Over-commitment of US national resources to the military industrial complex and the national security apparatchiks creates the weakness in the US economy and other soft power indices that leave the US less competitive with China. Further it results in a compulsion to engage in threats, sanctions, and other confrontations to compensate for those very deficiencies. It won't work. It's a vicious cycle that leads to domestic instability, less international US credibility and legitimacy, and greater risk of military conflict.

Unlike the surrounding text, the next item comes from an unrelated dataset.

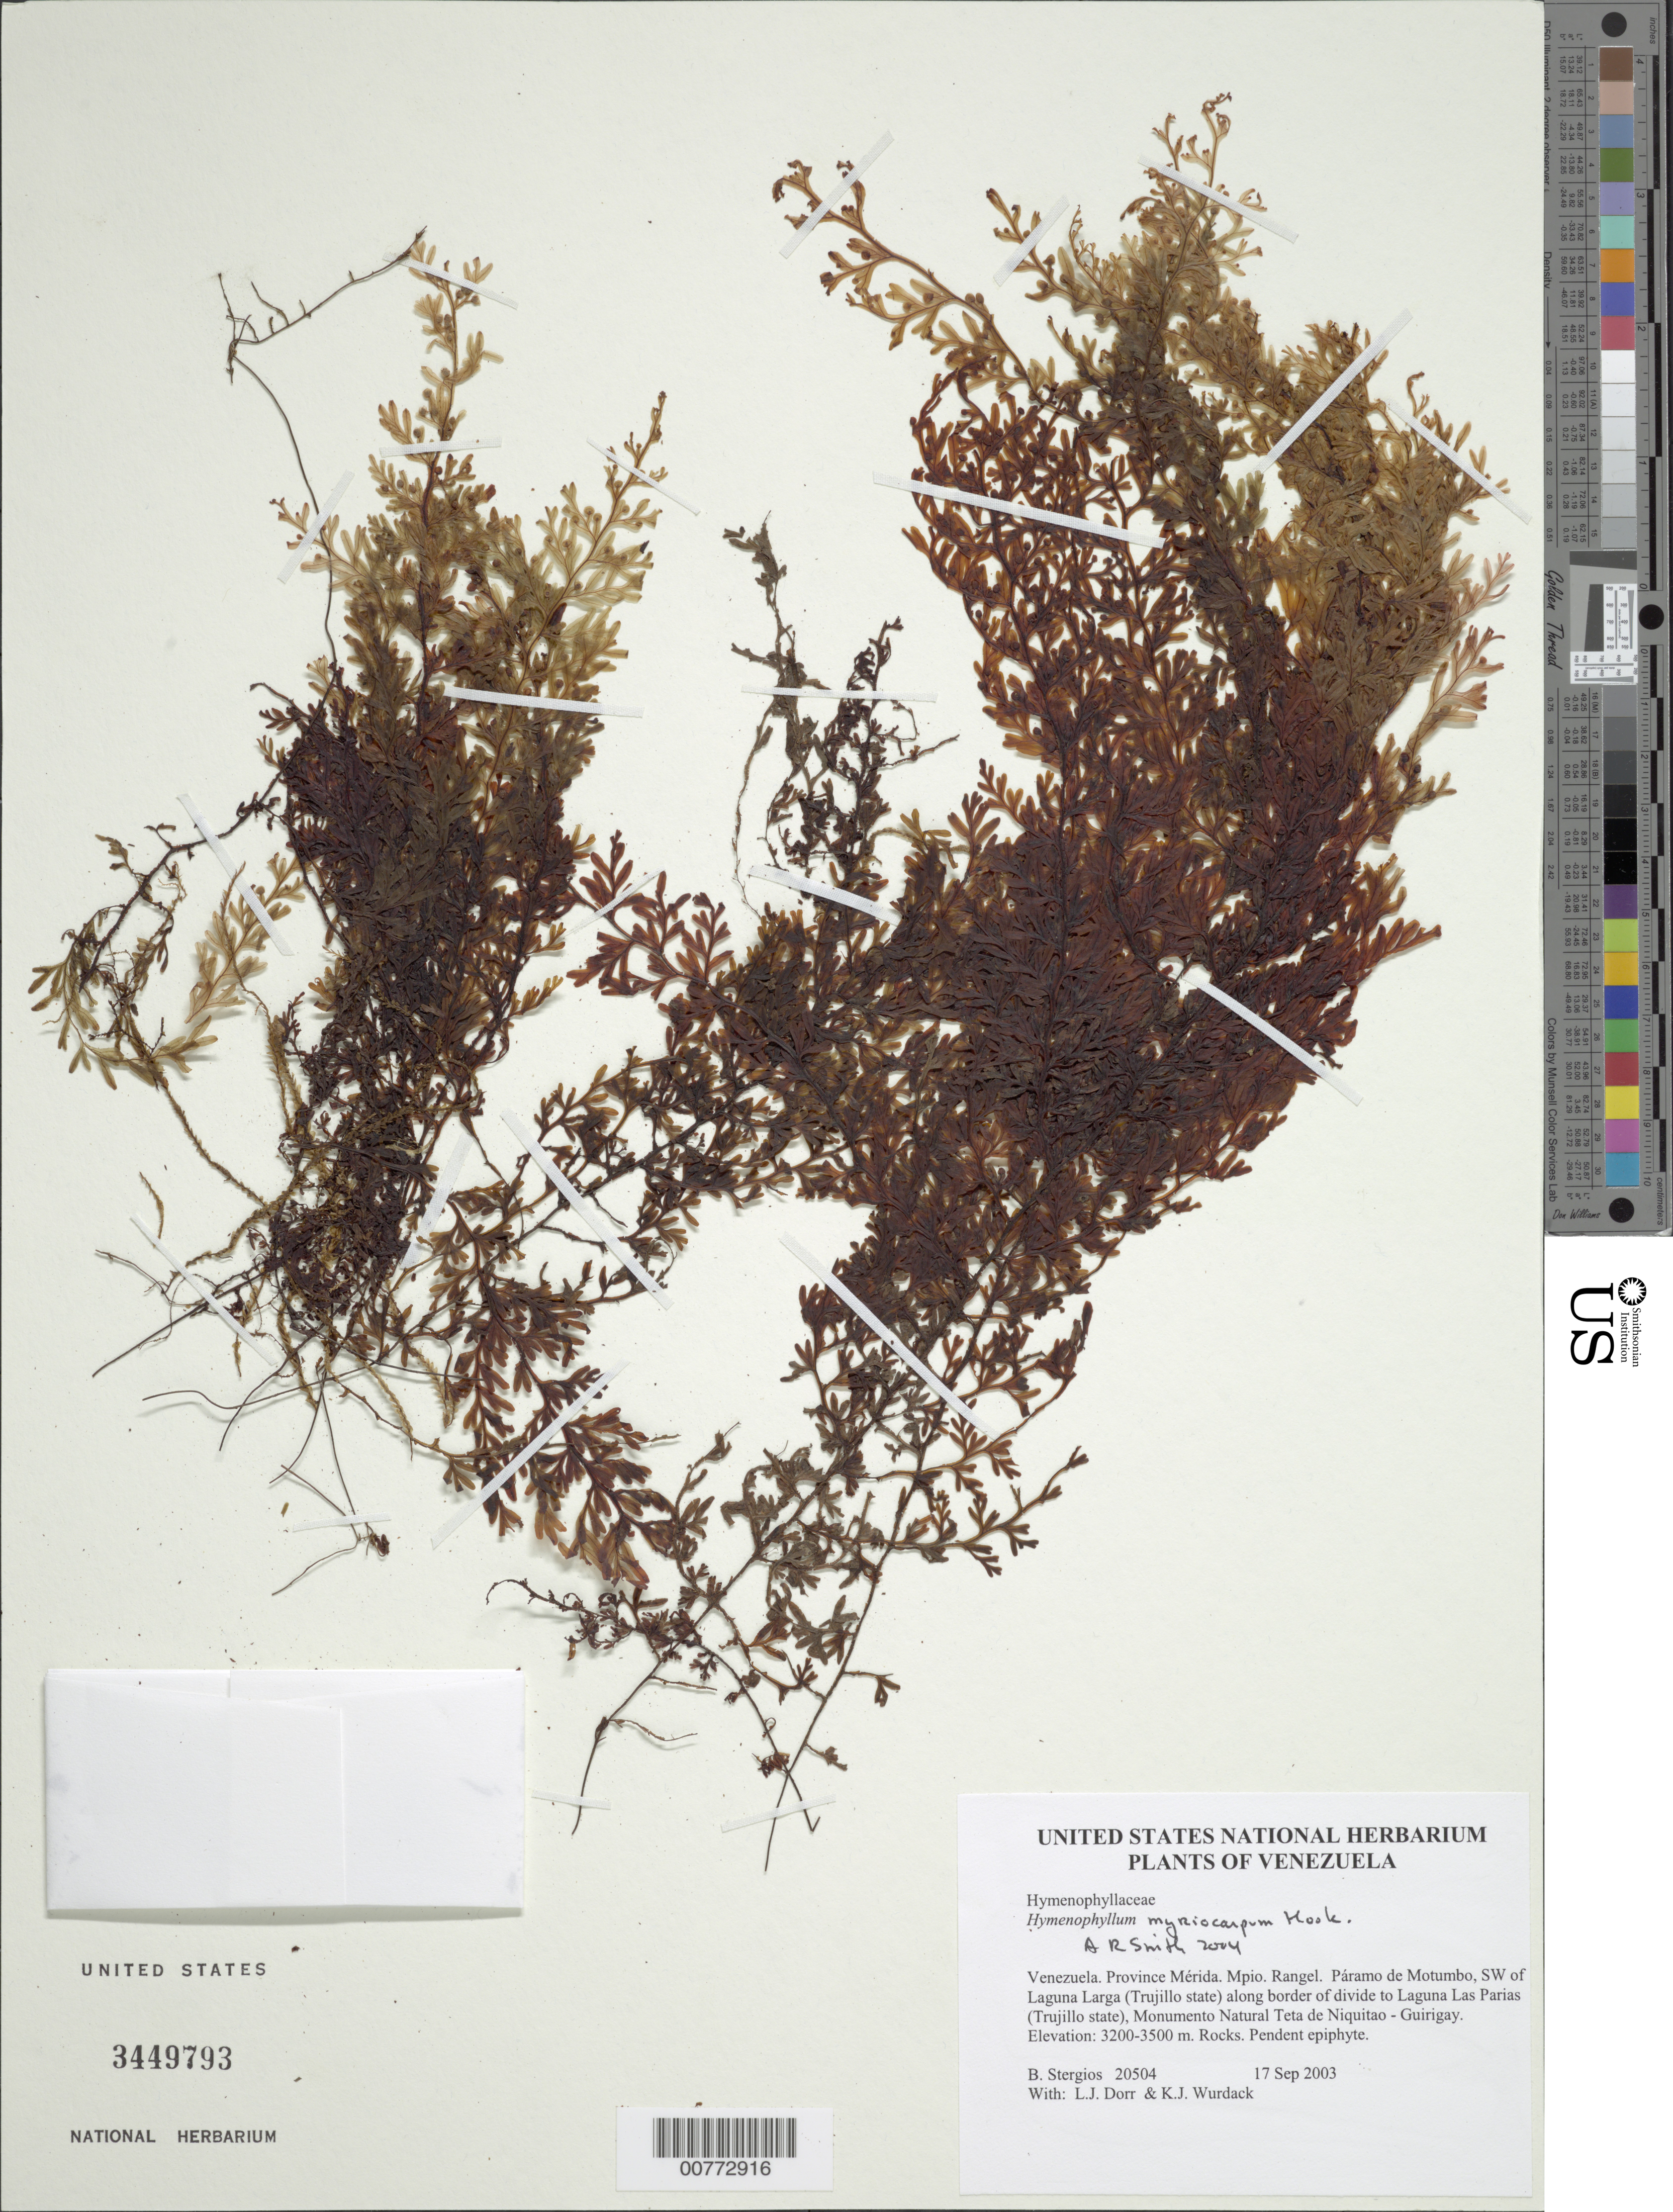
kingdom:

Finally, it must be emphasized, that the inability to negotiate with China is a product of two deep seated deleterious trends in the US. The first is relentless militarism, arising from the aforementioned constituency of the military industrial state, traditional media, and other civil institutions in its service. The second is a deep seated intolerant ethnocentrism, often characterized as American exceptionalism, but now propagated as American "values," to bolster the public relations' appeal of US policies. The renamed exceptionalism is, in large part, a manifestation of a powerful historical tradition of imperialism, racism, and condescension toward Asian peoples in particular. These historical impulses effectively overwhelm the necessary consideration, restraint, flexibility and tolerance that is required in any foreign policy that is in the long term strategic interests of the US and its allies.